Professor Philip McGuire, the study’s senior author and former head of the department of psychosis studies at King’s IoPPN, says the findings make an important contribution to the ongoing debate around the risks of cannabis use.
“While CBD on its own is known to have a number of positive effects in humans, our data suggest that, at the doses typically present in cannabis, it does not protect against the negative effects of THC,” explains McGuire.
The research paper, Does cannabidiol make cannabis safer? A randomised, double-blind, cross-over trial of cannabis with four different CBD:THC ratios is funded by a research grant from the Medical Research Council.
Regulations on the horizon
The researchers urge policymakers to continue examining their findings in relation to the medicinal and recreational uses for cannabis.

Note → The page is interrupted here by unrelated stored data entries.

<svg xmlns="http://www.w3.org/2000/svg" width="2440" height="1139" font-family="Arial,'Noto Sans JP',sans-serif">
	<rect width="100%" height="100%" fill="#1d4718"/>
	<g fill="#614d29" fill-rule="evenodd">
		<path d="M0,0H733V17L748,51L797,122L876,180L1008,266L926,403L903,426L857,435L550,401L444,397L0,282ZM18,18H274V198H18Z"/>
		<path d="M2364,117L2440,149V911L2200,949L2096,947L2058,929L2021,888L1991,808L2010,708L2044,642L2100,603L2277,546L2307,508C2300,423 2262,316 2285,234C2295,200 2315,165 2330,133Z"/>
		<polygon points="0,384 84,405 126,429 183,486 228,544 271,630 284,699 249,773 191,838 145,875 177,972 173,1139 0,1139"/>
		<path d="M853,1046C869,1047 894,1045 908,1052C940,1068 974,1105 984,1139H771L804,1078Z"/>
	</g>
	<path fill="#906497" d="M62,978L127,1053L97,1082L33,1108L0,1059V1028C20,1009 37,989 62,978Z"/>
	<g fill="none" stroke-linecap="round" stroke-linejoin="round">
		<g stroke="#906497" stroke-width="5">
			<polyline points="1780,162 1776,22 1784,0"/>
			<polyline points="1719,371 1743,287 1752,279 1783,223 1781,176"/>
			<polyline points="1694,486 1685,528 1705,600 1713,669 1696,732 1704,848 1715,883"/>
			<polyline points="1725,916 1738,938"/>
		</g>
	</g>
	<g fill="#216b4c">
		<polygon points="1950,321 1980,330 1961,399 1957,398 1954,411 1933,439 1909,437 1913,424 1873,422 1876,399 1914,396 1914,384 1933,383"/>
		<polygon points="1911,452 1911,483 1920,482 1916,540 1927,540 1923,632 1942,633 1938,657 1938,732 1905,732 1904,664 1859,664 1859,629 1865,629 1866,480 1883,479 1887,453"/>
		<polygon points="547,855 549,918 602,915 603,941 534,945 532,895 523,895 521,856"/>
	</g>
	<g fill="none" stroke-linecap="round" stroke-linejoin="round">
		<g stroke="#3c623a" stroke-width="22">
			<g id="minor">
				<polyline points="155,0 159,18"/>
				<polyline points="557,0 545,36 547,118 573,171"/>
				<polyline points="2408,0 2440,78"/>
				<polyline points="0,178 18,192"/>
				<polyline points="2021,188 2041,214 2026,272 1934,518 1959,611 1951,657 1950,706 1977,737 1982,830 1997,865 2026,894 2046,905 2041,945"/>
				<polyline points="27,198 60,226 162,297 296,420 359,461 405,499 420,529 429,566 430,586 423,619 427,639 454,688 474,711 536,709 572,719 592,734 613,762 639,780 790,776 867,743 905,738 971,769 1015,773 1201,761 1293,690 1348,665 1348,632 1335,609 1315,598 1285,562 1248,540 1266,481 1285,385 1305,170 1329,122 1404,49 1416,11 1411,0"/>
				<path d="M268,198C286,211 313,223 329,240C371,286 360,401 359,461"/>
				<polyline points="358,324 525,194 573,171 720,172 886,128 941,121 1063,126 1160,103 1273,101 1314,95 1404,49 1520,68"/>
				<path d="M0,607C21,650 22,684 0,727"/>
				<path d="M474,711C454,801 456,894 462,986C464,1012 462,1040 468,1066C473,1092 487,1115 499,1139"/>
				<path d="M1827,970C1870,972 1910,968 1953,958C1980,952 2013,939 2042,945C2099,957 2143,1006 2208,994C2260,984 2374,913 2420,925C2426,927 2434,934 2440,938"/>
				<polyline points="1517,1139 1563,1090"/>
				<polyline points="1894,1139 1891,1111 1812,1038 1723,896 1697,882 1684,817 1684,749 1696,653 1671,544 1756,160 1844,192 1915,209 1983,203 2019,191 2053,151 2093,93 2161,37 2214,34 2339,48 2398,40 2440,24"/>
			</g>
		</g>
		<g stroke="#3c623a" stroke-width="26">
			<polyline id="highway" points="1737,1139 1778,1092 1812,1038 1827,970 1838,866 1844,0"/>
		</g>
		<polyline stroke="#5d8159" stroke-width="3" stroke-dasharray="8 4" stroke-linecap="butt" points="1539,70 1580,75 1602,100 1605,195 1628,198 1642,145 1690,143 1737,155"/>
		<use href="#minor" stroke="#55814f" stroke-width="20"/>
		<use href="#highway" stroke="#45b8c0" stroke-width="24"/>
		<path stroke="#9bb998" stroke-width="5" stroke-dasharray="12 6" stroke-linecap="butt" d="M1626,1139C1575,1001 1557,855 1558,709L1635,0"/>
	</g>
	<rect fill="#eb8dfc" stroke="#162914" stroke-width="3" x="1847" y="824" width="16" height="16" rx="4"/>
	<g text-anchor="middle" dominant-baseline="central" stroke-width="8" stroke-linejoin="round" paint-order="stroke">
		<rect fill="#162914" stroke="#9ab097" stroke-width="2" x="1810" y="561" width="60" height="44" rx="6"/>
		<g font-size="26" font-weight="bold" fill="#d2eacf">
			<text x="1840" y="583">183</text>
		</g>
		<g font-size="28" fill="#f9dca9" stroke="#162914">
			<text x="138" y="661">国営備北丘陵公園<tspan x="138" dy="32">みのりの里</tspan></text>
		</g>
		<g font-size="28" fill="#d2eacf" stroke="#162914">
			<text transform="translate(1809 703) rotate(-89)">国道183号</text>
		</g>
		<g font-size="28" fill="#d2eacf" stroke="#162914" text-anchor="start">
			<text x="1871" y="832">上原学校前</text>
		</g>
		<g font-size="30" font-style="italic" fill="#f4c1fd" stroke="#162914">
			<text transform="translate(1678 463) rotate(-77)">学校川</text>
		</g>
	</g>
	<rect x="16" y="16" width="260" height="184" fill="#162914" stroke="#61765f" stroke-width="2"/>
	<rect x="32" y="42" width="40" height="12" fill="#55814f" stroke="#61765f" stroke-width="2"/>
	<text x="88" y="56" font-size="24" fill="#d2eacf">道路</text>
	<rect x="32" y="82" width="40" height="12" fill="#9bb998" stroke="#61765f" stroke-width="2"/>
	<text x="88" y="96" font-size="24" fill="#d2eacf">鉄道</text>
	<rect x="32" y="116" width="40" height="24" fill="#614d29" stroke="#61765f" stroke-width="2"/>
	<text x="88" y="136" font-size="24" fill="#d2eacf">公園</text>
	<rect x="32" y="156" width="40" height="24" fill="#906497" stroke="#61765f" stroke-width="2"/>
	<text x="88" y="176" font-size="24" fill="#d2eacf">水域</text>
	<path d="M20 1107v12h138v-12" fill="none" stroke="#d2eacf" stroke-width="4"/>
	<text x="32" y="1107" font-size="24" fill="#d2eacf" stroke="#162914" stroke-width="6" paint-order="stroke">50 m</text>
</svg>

“I believe that users should be able to make informed decisions about their cannabis use. Therefore, it is essential that we do more research which can provide practical information about the likely effects of different types of cannabis and what the likely effects from a certain dose of THC is,” says Englund.
There are regulatory complexities surrounding the sale of CBD. However, new research continues to expand the common understanding of its effects and safety.
Daily consumption of oral CBD was recently found to have a “strong safety profile,” in a recent industry-backed study. The findings may help minimize the US Food and Drug Administration’s safety concerns around CBD and pave the way for regulation.